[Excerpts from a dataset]
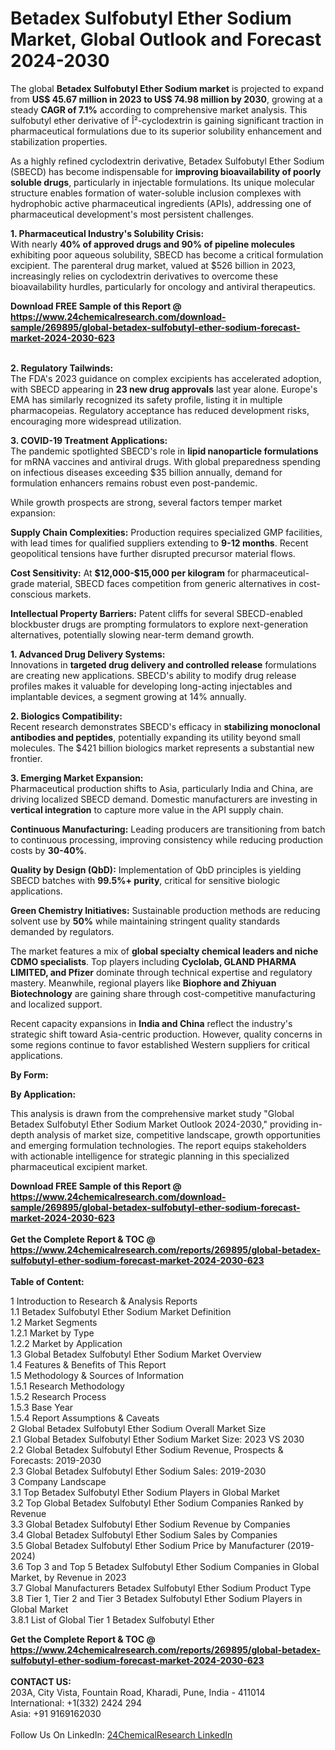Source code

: <h1>Betadex Sulfobutyl Ether Sodium Market, Global Outlook and Forecast 2024-2030</h1><p>The global <strong>Betadex Sulfobutyl Ether Sodium market</strong> is projected to expand from <strong>US$ 45.67 million in 2023 to US$ 74.98 million by 2030</strong>, growing at a steady <strong>CAGR of 7.1%</strong> according to comprehensive market analysis. This sulfobutyl ether derivative of Î²-cyclodextrin is gaining significant traction in pharmaceutical formulations due to its superior solubility enhancement and stabilization properties.</p><p>As a highly refined cyclodextrin derivative, Betadex Sulfobutyl Ether Sodium (SBECD) has become indispensable for <strong>improving bioavailability of poorly soluble drugs</strong>, particularly in injectable formulations. Its unique molecular structure enables formation of water-soluble inclusion complexes with hydrophobic active pharmaceutical ingredients (APIs), addressing one of pharmaceutical development's most persistent challenges.</p><p><strong>1. Pharmaceutical Industry's Solubility Crisis:</strong><br>
With nearly <strong>40% of approved drugs and 90% of pipeline molecules</strong> exhibiting poor aqueous solubility, SBECD has become a critical formulation excipient. The parenteral drug market, valued at $526 billion in 2023, increasingly relies on cyclodextrin derivatives to overcome these bioavailability hurdles, particularly for oncology and antiviral therapeutics.</p><div><b>Download FREE Sample of this Report @ 
            <a href="https://www.24chemicalresearch.com/download-sample/269895/global-betadex-sulfobutyl-ether-sodium-forecast-market-2024-2030-623">
            https://www.24chemicalresearch.com/download-sample/269895/global-betadex-sulfobutyl-ether-sodium-forecast-market-2024-2030-623</a></b></div><br><p><strong>2. Regulatory Tailwinds:</strong><br>
The FDA's 2023 guidance on complex excipients has accelerated adoption, with SBECD appearing in <strong>23 new drug approvals</strong> last year alone. Europe's EMA has similarly recognized its safety profile, listing it in multiple pharmacopeias. Regulatory acceptance has reduced development risks, encouraging more widespread utilization.</p><p><strong>3. COVID-19 Treatment Applications:</strong><br>
The pandemic spotlighted SBECD's role in <strong>lipid nanoparticle formulations</strong> for mRNA vaccines and antiviral drugs. With global preparedness spending on infectious diseases exceeding $35 billion annually, demand for formulation enhancers remains robust even post-pandemic.</p><p>While growth prospects are strong, several factors temper market expansion:</p><p><strong>Supply Chain Complexities:</strong> Production requires specialized GMP facilities, with lead times for qualified suppliers extending to <strong>9-12 months</strong>. Recent geopolitical tensions have further disrupted precursor material flows.</p><p><strong>Cost Sensitivity:</strong> At <strong>$12,000-$15,000 per kilogram</strong> for pharmaceutical-grade material, SBECD faces competition from generic alternatives in cost-conscious markets.</p><p><strong>Intellectual Property Barriers:</strong> Patent cliffs for several SBECD-enabled blockbuster drugs are prompting formulators to explore next-generation alternatives, potentially slowing near-term demand growth.</p><p><strong>1. Advanced Drug Delivery Systems:</strong><br>
Innovations in <strong>targeted drug delivery and controlled release</strong> formulations are creating new applications. SBECD's ability to modify drug release profiles makes it valuable for developing long-acting injectables and implantable devices, a segment growing at 14% annually.</p><p><strong>2. Biologics Compatibility:</strong><br>
Recent research demonstrates SBECD's efficacy in <strong>stabilizing monoclonal antibodies and peptides</strong>, potentially expanding its utility beyond small molecules. The $421 billion biologics market represents a substantial new frontier.</p><p><strong>3. Emerging Market Expansion:</strong><br>
Pharmaceutical production shifts to Asia, particularly India and China, are driving localized SBECD demand. Domestic manufacturers are investing in <strong>vertical integration</strong> to capture more value in the API supply chain.</p><p><strong>Continuous Manufacturing:</strong> Leading producers are transitioning from batch to continuous processing, improving consistency while reducing production costs by <strong>30-40%</strong>.</p><p><strong>Quality by Design (QbD):</strong> Implementation of QbD principles is yielding SBECD batches with <strong>99.5%+ purity</strong>, critical for sensitive biologic applications.</p><p><strong>Green Chemistry Initiatives:</strong> Sustainable production methods are reducing solvent use by <strong>50%</strong> while maintaining stringent quality standards demanded by regulators.</p><p>The market features a mix of <strong>global specialty chemical leaders and niche CDMO specialists</strong>. Top players including <strong>Cyclolab, GLAND PHARMA LIMITED, and Pfizer</strong> dominate through technical expertise and regulatory mastery. Meanwhile, regional players like <strong>Biophore and Zhiyuan Biotechnology</strong> are gaining share through cost-competitive manufacturing and localized support.</p><p>Recent capacity expansions in <strong>India and China</strong> reflect the industry's strategic shift toward Asia-centric production. However, quality concerns in some regions continue to favor established Western suppliers for critical applications.</p><p><strong>By Form:</strong></p><p><strong>By Application:</strong></p><p>This analysis is drawn from the comprehensive market study "Global Betadex Sulfobutyl Ether Sodium Market Outlook 2024-2030," providing in-depth analysis of market size, competitive landscape, growth opportunities and emerging formulation technologies. The report equips stakeholders with actionable intelligence for strategic planning in this specialized pharmaceutical excipient market.</p><div><b>Download FREE Sample of this Report @ 
            <a href="https://www.24chemicalresearch.com/download-sample/269895/global-betadex-sulfobutyl-ether-sodium-forecast-market-2024-2030-623">
            https://www.24chemicalresearch.com/download-sample/269895/global-betadex-sulfobutyl-ether-sodium-forecast-market-2024-2030-623</a></b></div><br><div><b>Get the Complete Report & TOC @ 
            <a href="https://www.24chemicalresearch.com/reports/269895/global-betadex-sulfobutyl-ether-sodium-forecast-market-2024-2030-623">
            https://www.24chemicalresearch.com/reports/269895/global-betadex-sulfobutyl-ether-sodium-forecast-market-2024-2030-623</a></b></div><br>
            <b>Table of Content:</b><p>1 Introduction to Research & Analysis Reports<br />
    1.1 Betadex Sulfobutyl Ether Sodium Market Definition<br />
    1.2 Market Segments<br />
        1.2.1 Market by Type<br />
        1.2.2 Market by Application<br />
    1.3 Global Betadex Sulfobutyl Ether Sodium Market Overview<br />
    1.4 Features & Benefits of This Report<br />
    1.5 Methodology & Sources of Information<br />
        1.5.1 Research Methodology<br />
        1.5.2 Research Process<br />
        1.5.3 Base Year<br />
        1.5.4 Report Assumptions & Caveats<br />
2 Global Betadex Sulfobutyl Ether Sodium Overall Market Size<br />
    2.1 Global Betadex Sulfobutyl Ether Sodium Market Size: 2023 VS 2030<br />
    2.2 Global Betadex Sulfobutyl Ether Sodium Revenue, Prospects & Forecasts: 2019-2030<br />
    2.3 Global Betadex Sulfobutyl Ether Sodium Sales: 2019-2030<br />
3 Company Landscape<br />
    3.1 Top Betadex Sulfobutyl Ether Sodium Players in Global Market<br />
    3.2 Top Global Betadex Sulfobutyl Ether Sodium Companies Ranked by Revenue<br />
    3.3 Global Betadex Sulfobutyl Ether Sodium Revenue by Companies<br />
    3.4 Global Betadex Sulfobutyl Ether Sodium Sales by Companies<br />
    3.5 Global Betadex Sulfobutyl Ether Sodium Price by Manufacturer (2019-2024)<br />
    3.6 Top 3 and Top 5 Betadex Sulfobutyl Ether Sodium Companies in Global Market, by Revenue in 2023<br />
    3.7 Global Manufacturers Betadex Sulfobutyl Ether Sodium Product Type<br />
    3.8 Tier 1, Tier 2 and Tier 3 Betadex Sulfobutyl Ether Sodium Players in Global Market<br />
        3.8.1 List of Global Tier 1 Betadex Sulfobutyl Ether</p><div><b>Get the Complete Report & TOC @ 
            <a href="https://www.24chemicalresearch.com/reports/269895/global-betadex-sulfobutyl-ether-sodium-forecast-market-2024-2030-623">
            https://www.24chemicalresearch.com/reports/269895/global-betadex-sulfobutyl-ether-sodium-forecast-market-2024-2030-623</a></b></div><br><b>CONTACT US:</b><br>
            203A, City Vista, Fountain Road, Kharadi, Pune, India - 411014<br>
            International: +1(332) 2424 294<br>
            Asia: +91 9169162030 <br><br>
            Follow Us On LinkedIn: <a href="https://www.linkedin.com/company/24chemicalresearch/">24ChemicalResearch LinkedIn</a>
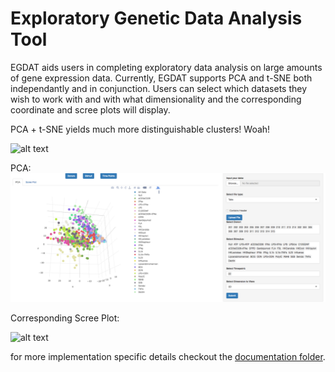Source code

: # Exploratory Genetic Data Analysis Tool
EGDAT aids users in completing exploratory data analysis on large amounts of gene expression data. Currently, EGDAT supports PCA and t-SNE both independantly and in conjunction. Users can select which datasets they wish to work with and with what dimensionality and the corresponding coordinate and scree plots will display.

PCA + t-SNE yields much more distinguishable clusters! Woah!

![alt text](https://github.com/vawilson/Exploratory-Genetic-Data-Analysis-Tool/blob/master/pics/tsneresults.png)

PCA:
![alt text](https://github.com/vawilson/EDAT/blob/master/pics/Screenshot%202017-06-21%2010.22.35.png)

Corresponding Scree Plot:

![alt text](https://github.com/vawilson/Exploratory-Genetic-Data-Analysis-Tool/blob/master/pics/screeplot.png)

for more implementation specific details checkout the [documentation folder](docs/).
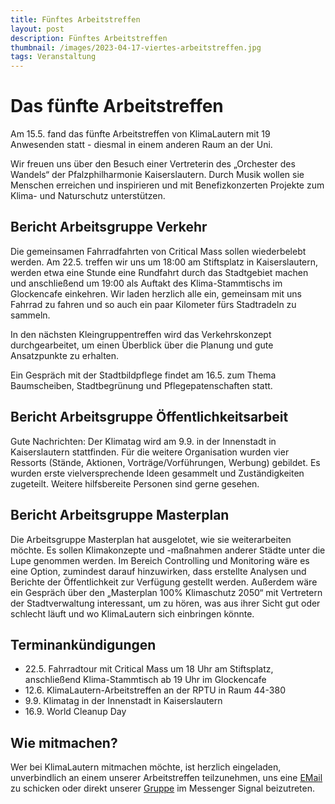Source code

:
 ```yaml
---
title: Fünftes Arbeitstreffen
layout: post
description: Fünftes Arbeitstreffen
thumbnail: /images/2023-04-17-viertes-arbeitstreffen.jpg
tags: Veranstaltung
---
```


# Das fünfte Arbeitstreffen

Am 15.5. fand das fünfte Arbeitstreffen von KlimaLautern mit 19
Anwesenden statt - diesmal in einem anderen Raum an der Uni.

Wir freuen uns über den Besuch einer Vertreterin des „Orchester des
Wandels“ der Pfalzphilharmonie Kaiserslautern. Durch Musik wollen sie
Menschen erreichen und inspirieren und mit Benefizkonzerten Projekte
zum Klima- und Naturschutz unterstützen.

## Bericht Arbeitsgruppe Verkehr

Die gemeinsamen Fahrradfahrten von Critical Mass sollen wiederbelebt
werden. Am 22.5. treffen wir uns um 18:00 am Stiftsplatz in
Kaiserslautern, werden etwa eine Stunde eine Rundfahrt durch das
Stadtgebiet machen und anschließend um 19:00 als Auftakt des
Klima-Stammtischs im Glockencafe einkehren. Wir laden herzlich alle
ein, gemeinsam mit uns Fahrrad zu fahren und so auch ein paar
Kilometer fürs Stadtradeln zu sammeln.

In den nächsten Kleingruppentreffen wird das Verkehrskonzept
durchgearbeitet, um einen Überblick über die Planung und gute
Ansatzpunkte zu erhalten.

Ein Gespräch mit der Stadtbildpflege findet am 16.5. zum Thema
Baumscheiben, Stadtbegrünung und Pflegepatenschaften statt.

## Bericht Arbeitsgruppe Öffentlichkeitsarbeit

Gute Nachrichten: Der Klimatag wird am 9.9. in der Innenstadt in
Kaiserslautern stattfinden. Für die weitere Organisation wurden vier
Ressorts (Stände, Aktionen, Vorträge/Vorführungen, Werbung)
gebildet. Es wurden erste vielversprechende Ideen gesammelt und
Zuständigkeiten zugeteilt. Weitere hilfsbereite Personen sind gerne
gesehen.

## Bericht Arbeitsgruppe Masterplan

Die Arbeitsgruppe Masterplan hat ausgelotet, wie sie weiterarbeiten
möchte. Es sollen Klimakonzepte und -maßnahmen anderer Städte unter
die Lupe genommen werden. Im Bereich Controlling und Monitoring wäre
es eine Option, zumindest darauf hinzuwirken, dass erstellte Analysen
und Berichte der Öffentlichkeit zur Verfügung gestellt
werden. Außerdem wäre ein Gespräch über den „Masterplan 100%
Klimaschutz 2050“ mit Vertretern der Stadtverwaltung interessant, um
zu hören, was aus ihrer Sicht gut oder schlecht läuft und wo
KlimaLautern sich einbringen könnte.

## Terminankündigungen

* 22.5. Fahrradtour mit Critical Mass um 18 Uhr am Stiftsplatz,
  anschließend Klima-Stammtisch ab 19 Uhr im Glockencafe
* 12.6. KlimaLautern-Arbeitstreffen an der RPTU in Raum 44-380
* 9.9. Klimatag in der Innenstadt in Kaiserslautern
* 16.9. World Cleanup Day

## Wie mitmachen?

Wer bei KlimaLautern mitmachen möchte, ist herzlich eingeladen,
unverbindlich an einem unserer Arbeitstreffen teilzunehmen, uns eine
[EMail](mailto:info@klimalautern.de) zu schicken oder direkt unserer
[Gruppe](https://signal.group/#CjQKIB8L8C3-DrBZoSV1Sz8-mn2hebfwos8lYPOQL-q8sTufEhCPhYJdtDTiwMp8-YFOp8Ko)
im Messenger Signal beizutreten.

[TASK INSTRUCTIONS] Retype exactly the lines of the data above that fall between the line with "Baumscheiben, Stadtbegrünung und" and the line with "die Lupe genommen", inclusive, and add nothing.

[ANSWER AREA]
Baumscheiben, Stadtbegrünung und Pflegepatenschaften statt.

## Bericht Arbeitsgruppe Öffentlichkeitsarbeit

Gute Nachrichten: Der Klimatag wird am 9.9. in der Innenstadt in
Kaiserslautern stattfinden. Für die weitere Organisation wurden vier
Ressorts (Stände, Aktionen, Vorträge/Vorführungen, Werbung)
gebildet. Es wurden erste vielversprechende Ideen gesammelt und
Zuständigkeiten zugeteilt. Weitere hilfsbereite Personen sind gerne
gesehen.

## Bericht Arbeitsgruppe Masterplan

Die Arbeitsgruppe Masterplan hat ausgelotet, wie sie weiterarbeiten
möchte. Es sollen Klimakonzepte und -maßnahmen anderer Städte unter
die Lupe genommen werden. Im Bereich Controlling und Monitoring wäre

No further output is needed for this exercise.